*** Block opens ***

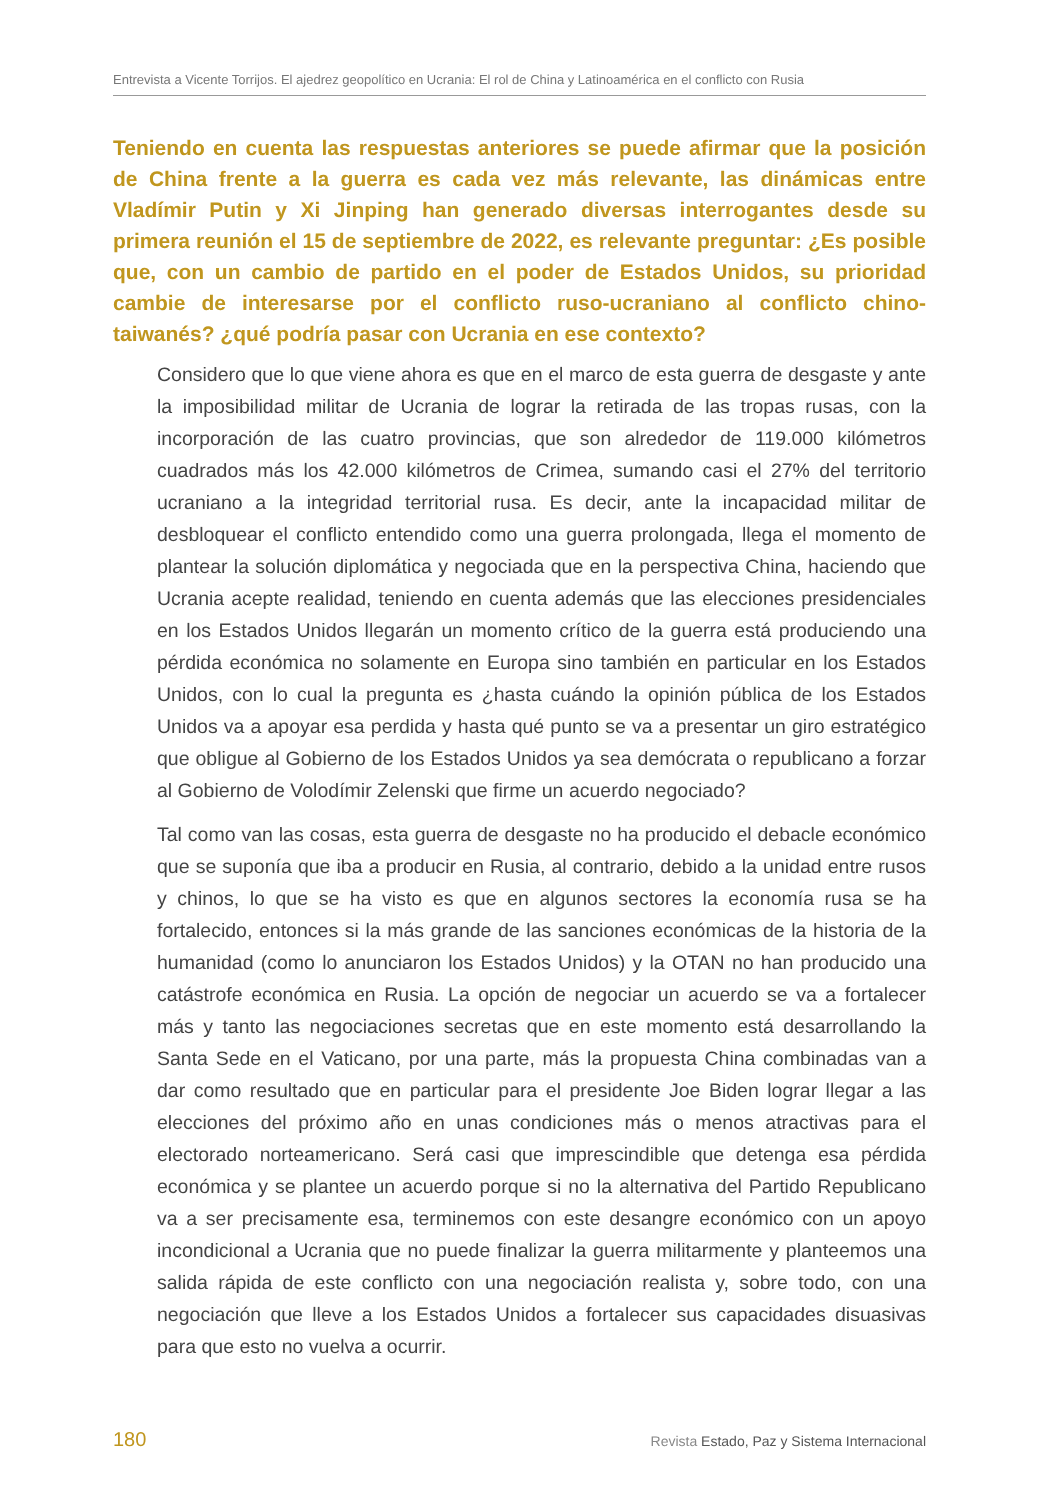Entrevista a Vicente Torrijos. El ajedrez geopolítico en Ucrania: El rol de China y Latinoamérica en el conflicto con Rusia
Teniendo en cuenta las respuestas anteriores se puede afirmar que la posición de China frente a la guerra es cada vez más relevante, las dinámicas entre Vladímir Putin y Xi Jinping han generado diversas interrogantes desde su primera reunión el 15 de septiembre de 2022, es relevante preguntar: ¿Es posible que, con un cambio de partido en el poder de Estados Unidos, su prioridad cambie de interesarse por el conflicto ruso-ucraniano al conflicto chino-taiwanés? ¿qué podría pasar con Ucrania en ese contexto?
Considero que lo que viene ahora es que en el marco de esta guerra de desgaste y ante la imposibilidad militar de Ucrania de lograr la retirada de las tropas rusas, con la incorporación de las cuatro provincias, que son alrededor de 119.000 kilómetros cuadrados más los 42.000 kilómetros de Crimea, sumando casi el 27% del territorio ucraniano a la integridad territorial rusa. Es decir, ante la incapacidad militar de desbloquear el conflicto entendido como una guerra prolongada, llega el momento de plantear la solución diplomática y negociada que en la perspectiva China, haciendo que Ucrania acepte realidad, teniendo en cuenta además que las elecciones presidenciales en los Estados Unidos llegarán un momento crítico de la guerra está produciendo una pérdida económica no solamente en Europa sino también en particular en los Estados Unidos, con lo cual la pregunta es ¿hasta cuándo la opinión pública de los Estados Unidos va a apoyar esa perdida y hasta qué punto se va a presentar un giro estratégico que obligue al Gobierno de los Estados Unidos ya sea demócrata o republicano a forzar al Gobierno de Volodímir Zelenski que firme un acuerdo negociado?
Tal como van las cosas, esta guerra de desgaste no ha producido el debacle económico que se suponía que iba a producir en Rusia, al contrario, debido a la unidad entre rusos y chinos, lo que se ha visto es que en algunos sectores la economía rusa se ha fortalecido, entonces si la más grande de las sanciones económicas de la historia de la humanidad (como lo anunciaron los Estados Unidos) y la OTAN no han producido una catástrofe económica en Rusia. La opción de negociar un acuerdo se va a fortalecer más y tanto las negociaciones secretas que en este momento está desarrollando la Santa Sede en el Vaticano, por una parte, más la propuesta China combinadas van a dar como resultado que en particular para el presidente Joe Biden lograr llegar a las elecciones del próximo año en unas condiciones más o menos atractivas para el electorado norteamericano. Será casi que imprescindible que detenga esa pérdida económica y se plantee un acuerdo porque si no la alternativa del Partido Republicano va a ser precisamente esa, terminemos con este desangre económico con un apoyo incondicional a Ucrania que no puede finalizar la guerra militarmente y planteemos una salida rápida de este conflicto con una negociación realista y, sobre todo, con una negociación que lleve a los Estados Unidos a fortalecer sus capacidades disuasivas para que esto no vuelva a ocurrir.
180 Revista Estado, Paz y Sistema Internacional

*** Block closes ***

ASSIGNMENT -
Exactly as written, repeat the lines of the material above from the first through the line holding "Teniendo en cuenta las", with both ends in the copy and no pictures.

SOLUTION TO THE PROBLEM -
Entrevista a Vicente Torrijos. El ajedrez geopolítico en Ucrania: El rol de China y Latinoamérica en el conflicto con Rusia
Teniendo en cuenta las respuestas anteriores se puede afirmar que la posición de China frente a la guerra es cada vez más relevante, las dinámicas entre Vladímir Putin y Xi Jinping han generado diversas interrogantes desde su primera reunión el 15 de septiembre de 2022, es relevante preguntar: ¿Es posible que, con un cambio de partido en el poder de Estados Unidos, su prioridad cambie de interesarse por el conflicto ruso-ucraniano al conflicto chino-taiwanés? ¿qué podría pasar con Ucrania en ese contexto?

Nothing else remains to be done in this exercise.